If you are calling functions from a package they should be listed in the Imports . I think Depends attaches all functions from a package listed there. I have never used Depends myself. I'd also note that usethis::use_package("pkg_name") also lists the package under Imports .I'd probably opt for @importFrom dplyr select in my own code.

1 Like

Someone once added MASS to an automated process, and by doing so, unknowingly masked dplyr::select(). Because it was a long process that ran in the middle of the night, it was hard to diagnose, and I looked in the most obvious places first. TL;DR it took me 4 hours to figure out what was going wrong.

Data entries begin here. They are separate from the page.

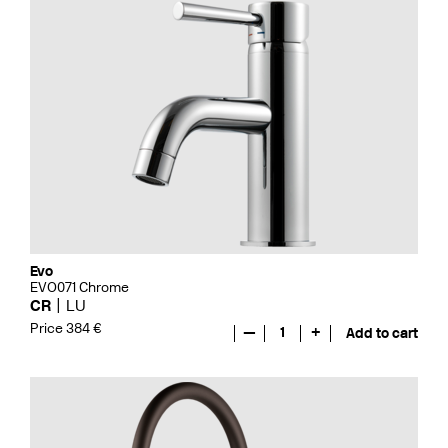
Evo
EVO071 Chrome
CR
LU
Price 384 €
—
1
+
Add to cart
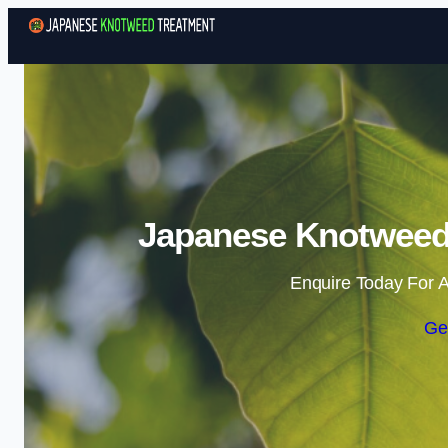
Japanese Knotweed 
Enquire Today For A
Ge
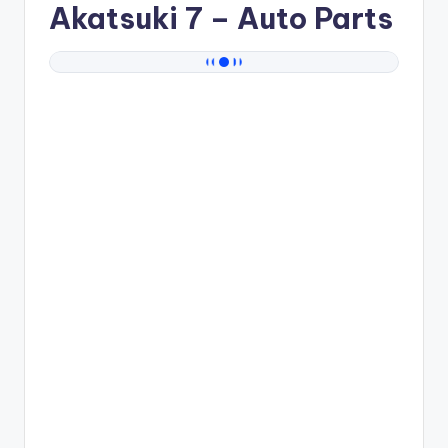
Akatsuki 7
– Auto Parts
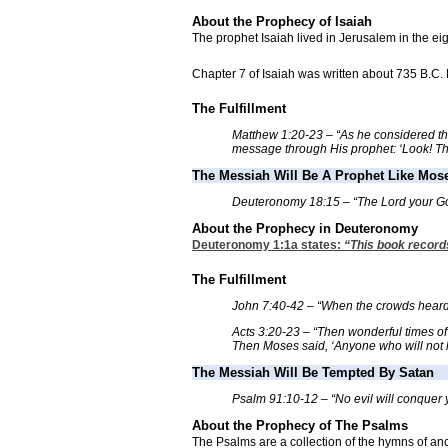
About the Prophecy of Isaiah
The prophet Isaiah lived in Jerusalem in the ei
Chapter 7 of Isaiah was written about 735 B.C.
The Fulfillment
Matthew 1:20-23 – “As he considered this
message through His prophet: ‘Look! The 
The Messiah Will Be A Prophet Like Mos
Deuteronomy 18:15 – “The Lord your God w
About the Prophecy in Deuteronomy
Deuteronomy 1:1
a states:
“This book records
The Fulfillment
John 7:40-42 – “When the crowds heard Hi
Acts 3:20-23 – “Then wonderful times of 
Then Moses said, ‘Anyone who will not li
The Messiah Will Be Tempted By Satan
Psalm 91:10-12 – “No evil will conquer y
About the Prophecy of The Psalms
The Psalms are a collection of the hymns of anci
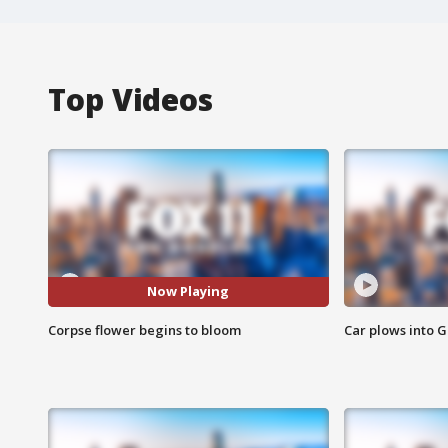
Top Videos
Now Playing
Corpse flower begins to bloom
Car plows into 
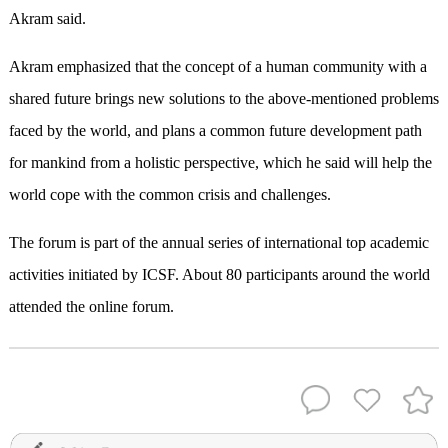
Akram said.
Akram emphasized that the concept of a human community with a
shared future brings new solutions to the above-mentioned problems
faced by the world, and plans a common future development path
for mankind from a holistic perspective, which he said will help the
world cope with the common crisis and challenges.
The forum is part of the annual series of international top academic
activities initiated by ICSF. About 80 participants around the world
attended the online forum.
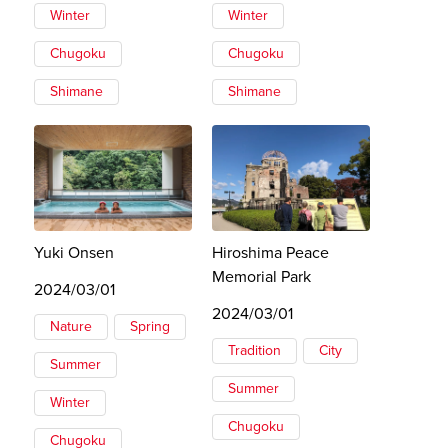
Winter
Winter
Chugoku
Chugoku
Shimane
Shimane
Yuki Onsen
Hiroshima Peace
Memorial Park
2024/03/01
2024/03/01
Nature
Spring
Tradition
City
Summer
Summer
Winter
Chugoku
Chugoku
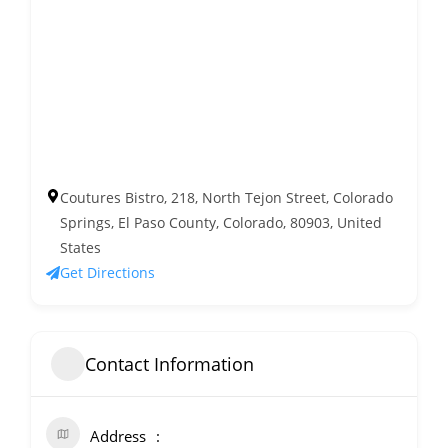
Coutures Bistro, 218, North Tejon Street, Colorado
Springs, El Paso County, Colorado, 80903, United
States
Get Directions
Contact Information
Address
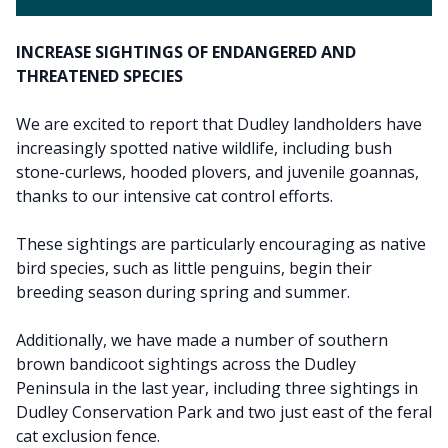
INCREASE SIGHTINGS OF ENDANGERED AND
THREATENED SPECIES
We are excited to report that Dudley landholders have
increasingly spotted native wildlife, including bush
stone-curlews, hooded plovers, and juvenile goannas,
thanks to our intensive cat control efforts.
These sightings are particularly encouraging as native
bird species, such as little penguins, begin their
breeding season during spring and summer.
Additionally, we have made a number of southern
brown bandicoot sightings across the Dudley
Peninsula in the last year, including three sightings in
Dudley Conservation Park and two just east of the feral
cat exclusion fence.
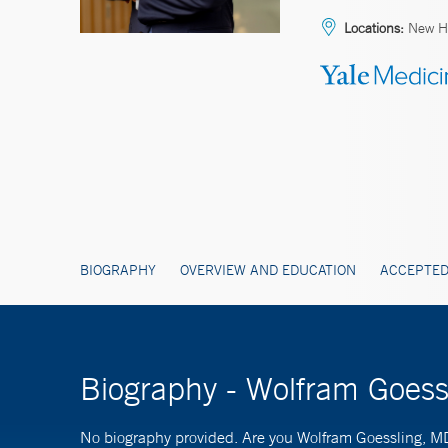
Locations:
New H
BIOGRAPHY
OVERVIEW AND EDUCATION
ACCEPTED
Biography - Wolfram Goes
No biography provided. Are you Wolfram Goessling,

Based on this experience, I do two things:

  1. Always add new packages before existing ones (e.g. library(MASS) should have gone before library(dplyr))
  2. When in doubt, it does no harm at all to prepend the package name

I even went so far to try to build a tool that could tell me if I was creating a function that already existed on CRAN. It’s quite imperfect tbh. But you can try it with library(collidr); collidr::CRAN_collisions("select") (replacing ‘select’ with any function name you want to check for)

1 Like

Same experience here! Thanks for sharing the cause. The error message when dplyr's select() doesn't behave as expected is not an obvious one. To make it worse, the MASS package doesn't detach or unload as it should when asked, so I have to start a new session if I want to skip the dplyr:: part. Thus, I use dplyr::select in any scripts part of a project that requires the R Matching package (which loads MASS as a dependency) to avoid headaches!

1 Like

My assumption was that the dplyr::select option would be a bit slower because R has to find dplyr. I tried microbenchmark, but failed to find the anticipated difference.

source <- data.frame(
  stringsAsFactors = FALSE,
  URN = c("aaa", "bbb", "ccc", "ddd", "eee", "fff", "ggg"),
  VIN = c("xxx", "xxx", "yyy", "yyy", "yyy", "zzz", "abc"),
  EventDate = c("2019-04-29","2019-11-04",
                "2019-06-18","2019-11-21","2020-11-18","2020-01-27",
                "2020-08-22"),
  Q1 = c(10, 5, 8, 10, 2, 4, 3),
  Q2 = c(1, 1, 1, 1, 2, 1, 2),
  Q3 = c(1, 4, 3, 2, 1, 2, 4),
  Q4 = c(2019, 2020, 2020, 2019, 2020, 2021, 2021),
  Sequence = c(1, 2, 1, 2, 3, 0, 0)
)
microbenchmark(
  bob <- source %>% select(Q1, Q4),
  bob2 <- source %>% dplyr::select(Q1, Q4),
  times=1000000
)
#############   OUTPUT   ###################
#Unit: milliseconds
#expr                                      min     lq     mean    median
#        bob <- source %>% select(Q1, Q4) 1.7483 1.8171 1.926814 1.8482
#bob2 <- source %>% dplyr::select(Q1, Q4) 1.7561 1.8258 1.935550 1.8573
#uq      max neval
#1.8820 116.5913 1e+06
#1.8914 106.2843 1e+06

#With so many replicates this program takes a significant time to run. I let it run over night.

I tried adding a few more functions (mutate, filter, arrange, and ggplot), but the difference in execution times was too small to be significant.